Botswana, like many other Sub-Saharan countries, has a promising food and drink sector although it is being held back by high risks. Private consumption growth is forecast to be a little stronger in 2015 and come in at about 4.5 percent, although continued high unemployment rates and recent price hikes on alchoholic beverages are likely to drain growth in private spending, which will impact the food and drink sector.
“The relative appeal of the country is undermined by a poor demographic profile, with a smaller population, especially the all-important youth population, than many of its peers.”
This is according to the Consumer outlook report which was released earlier on this week. “Premiumisation is therefore likely to be a key target for industry players in Botswana.

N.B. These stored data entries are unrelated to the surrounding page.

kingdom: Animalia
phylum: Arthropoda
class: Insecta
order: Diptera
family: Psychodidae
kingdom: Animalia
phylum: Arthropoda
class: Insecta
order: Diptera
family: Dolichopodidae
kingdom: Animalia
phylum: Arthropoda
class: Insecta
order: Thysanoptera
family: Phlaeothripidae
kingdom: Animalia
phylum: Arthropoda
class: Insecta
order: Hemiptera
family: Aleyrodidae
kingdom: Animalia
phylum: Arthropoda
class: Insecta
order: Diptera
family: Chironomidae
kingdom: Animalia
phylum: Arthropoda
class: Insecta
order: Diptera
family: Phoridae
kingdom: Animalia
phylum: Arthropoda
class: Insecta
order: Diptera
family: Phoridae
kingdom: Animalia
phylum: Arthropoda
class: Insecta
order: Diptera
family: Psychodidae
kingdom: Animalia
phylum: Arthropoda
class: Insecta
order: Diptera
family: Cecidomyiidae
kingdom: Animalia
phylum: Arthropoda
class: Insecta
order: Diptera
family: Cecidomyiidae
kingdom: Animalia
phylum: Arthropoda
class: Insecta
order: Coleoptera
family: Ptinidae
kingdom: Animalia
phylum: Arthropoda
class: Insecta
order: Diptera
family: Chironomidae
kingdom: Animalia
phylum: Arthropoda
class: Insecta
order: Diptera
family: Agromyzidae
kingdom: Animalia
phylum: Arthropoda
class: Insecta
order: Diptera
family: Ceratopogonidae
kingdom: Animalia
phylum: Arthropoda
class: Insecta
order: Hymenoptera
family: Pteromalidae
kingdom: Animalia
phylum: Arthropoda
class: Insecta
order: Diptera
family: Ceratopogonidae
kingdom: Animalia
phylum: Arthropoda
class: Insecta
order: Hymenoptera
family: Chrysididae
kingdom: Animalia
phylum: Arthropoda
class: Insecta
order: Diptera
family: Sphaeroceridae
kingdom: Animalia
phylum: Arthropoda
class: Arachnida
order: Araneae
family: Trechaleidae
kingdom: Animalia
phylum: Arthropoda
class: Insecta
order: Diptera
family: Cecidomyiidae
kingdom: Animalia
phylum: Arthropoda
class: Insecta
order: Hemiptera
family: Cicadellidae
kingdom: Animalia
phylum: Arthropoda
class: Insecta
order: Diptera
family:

The country also benefits from a good business environment, a relatively well-developed food retail sector and an even distribution of incomes.” It goes on to further add that “economic headwinds will temper per capita consumption growth.”
The Consumer Outlook report also states that Botswana’s economic growth prospects will remain sub-optimal during 2015 despite improved production and exports of diamonds. The country’s underperforming power sector and weak global demand for precious metals will continue to be the main factors dragging on performance.
In light of this, the report forecasts real GDP growth in 2015 to reach 4.5 percent and fall back a little in 2016 to 4.0 percent. Botswana is heavily reliant on diamonds for its economic wellbeing. Exports of precious stones account for over 70percent of export revenue and around 30percent of GDP, and so any fall in international prices or domestic production can seriously impact upon growth. The development of the coal mining sector will help Botswana diversify its economy away from this overreliance, but much of this coal is earmarked for use in domestic power production.
The outlook for other mineral exports, such as nickel and copper, is not particularly rosy, as companies draw down against falling prices. In order to safeguard against the vagaries of commodity markets, Botswana must also develop a foods processing or manufacturing base.